**TASK STATEMENT:**
Reproduce each line of the data exactly as it is.

··········

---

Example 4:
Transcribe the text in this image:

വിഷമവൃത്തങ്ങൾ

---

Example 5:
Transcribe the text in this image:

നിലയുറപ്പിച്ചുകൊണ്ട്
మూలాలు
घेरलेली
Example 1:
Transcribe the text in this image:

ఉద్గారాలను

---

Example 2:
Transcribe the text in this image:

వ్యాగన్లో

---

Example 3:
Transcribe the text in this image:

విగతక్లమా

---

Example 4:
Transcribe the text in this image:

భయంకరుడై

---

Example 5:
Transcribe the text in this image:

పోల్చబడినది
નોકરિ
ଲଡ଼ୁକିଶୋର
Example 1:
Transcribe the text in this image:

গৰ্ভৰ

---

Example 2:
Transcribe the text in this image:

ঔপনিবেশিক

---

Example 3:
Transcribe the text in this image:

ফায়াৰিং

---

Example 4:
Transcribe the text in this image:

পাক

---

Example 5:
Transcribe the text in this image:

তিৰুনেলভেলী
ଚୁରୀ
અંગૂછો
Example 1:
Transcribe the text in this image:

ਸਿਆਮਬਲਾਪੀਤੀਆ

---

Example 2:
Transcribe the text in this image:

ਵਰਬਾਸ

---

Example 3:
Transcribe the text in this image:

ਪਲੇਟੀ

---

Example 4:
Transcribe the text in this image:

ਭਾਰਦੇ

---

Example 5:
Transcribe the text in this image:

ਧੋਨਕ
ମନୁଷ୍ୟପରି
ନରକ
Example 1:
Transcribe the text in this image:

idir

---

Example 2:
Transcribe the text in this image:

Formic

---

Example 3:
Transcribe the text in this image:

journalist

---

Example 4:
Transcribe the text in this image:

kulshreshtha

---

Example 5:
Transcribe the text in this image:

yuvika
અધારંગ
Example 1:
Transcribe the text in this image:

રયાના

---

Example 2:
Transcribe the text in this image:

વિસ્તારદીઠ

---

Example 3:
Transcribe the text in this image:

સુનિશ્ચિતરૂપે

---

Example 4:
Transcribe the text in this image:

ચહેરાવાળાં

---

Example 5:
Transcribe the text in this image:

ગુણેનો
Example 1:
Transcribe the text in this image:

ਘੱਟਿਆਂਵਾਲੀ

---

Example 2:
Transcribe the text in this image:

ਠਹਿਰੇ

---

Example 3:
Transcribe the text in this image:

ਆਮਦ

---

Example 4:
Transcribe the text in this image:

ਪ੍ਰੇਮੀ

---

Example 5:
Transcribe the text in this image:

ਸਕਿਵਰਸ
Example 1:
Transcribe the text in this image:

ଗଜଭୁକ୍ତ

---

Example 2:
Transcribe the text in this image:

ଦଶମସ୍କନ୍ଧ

··········

**RESPONSE BOX:**
---

Example 4:
Transcribe the text in this image:

വിഷമവൃത്തങ്ങൾ

---

Example 5:
Transcribe the text in this image:

നിലയുറപ്പിച്ചുകൊണ്ട്
మూలాలు
घेरलेली
Example 1:
Transcribe the text in this image:

ఉద్గారాలను

---

Example 2:
Transcribe the text in this image:

వ్యాగన్లో

---

Example 3:
Transcribe the text in this image:

విగతక్లమా

---

Example 4:
Transcribe the text in this image:

భయంకరుడై

---

Example 5:
Transcribe the text in this image:

పోల్చబడినది
નોકરિ
ଲଡ଼ୁକିଶୋର
Example 1:
Transcribe the text in this image:

গৰ্ভৰ

---

Example 2:
Transcribe the text in this image:

ঔপনিবেশিক

---

Example 3:
Transcribe the text in this image:

ফায়াৰিং

---

Example 4:
Transcribe the text in this image:

পাক

---

Example 5:
Transcribe the text in this image:

তিৰুনেলভেলী
ଚୁରୀ
અંગૂછો
Example 1:
Transcribe the text in this image:

ਸਿਆਮਬਲਾਪੀਤੀਆ

---

Example 2:
Transcribe the text in this image:

ਵਰਬਾਸ

---

Example 3:
Transcribe the text in this image:

ਪਲੇਟੀ

---

Example 4:
Transcribe the text in this image:

ਭਾਰਦੇ

---

Example 5:
Transcribe the text in this image:

ਧੋਨਕ
ମନୁଷ୍ୟପରି
ନରକ
Example 1:
Transcribe the text in this image:

idir

---

Example 2:
Transcribe the text in this image:

Formic

---

Example 3:
Transcribe the text in this image:

journalist

---

Example 4:
Transcribe the text in this image:

kulshreshtha

---

Example 5:
Transcribe the text in this image:

yuvika
અધારંગ
Example 1:
Transcribe the text in this image:

રયાના

---

Example 2:
Transcribe the text in this image:

વિસ્તારદીઠ

---

Example 3:
Transcribe the text in this image:

સુનિશ્ચિતરૂપે

---

Example 4:
Transcribe the text in this image:

ચહેરાવાળાં

---

Example 5:
Transcribe the text in this image:

ગુણેનો
Example 1:
Transcribe the text in this image:

ਘੱਟਿਆਂਵਾਲੀ

---

Example 2:
Transcribe the text in this image:

ਠਹਿਰੇ

---

Example 3:
Transcribe the text in this image:

ਆਮਦ

---

Example 4:
Transcribe the text in this image:

ਪ੍ਰੇਮੀ

---

Example 5:
Transcribe the text in this image:

ਸਕਿਵਰਸ
Example 1:
Transcribe the text in this image:

ଗଜଭୁକ୍ତ

---

Example 2:
Transcribe the text in this image:

ଦଶମସ୍କନ୍ଧ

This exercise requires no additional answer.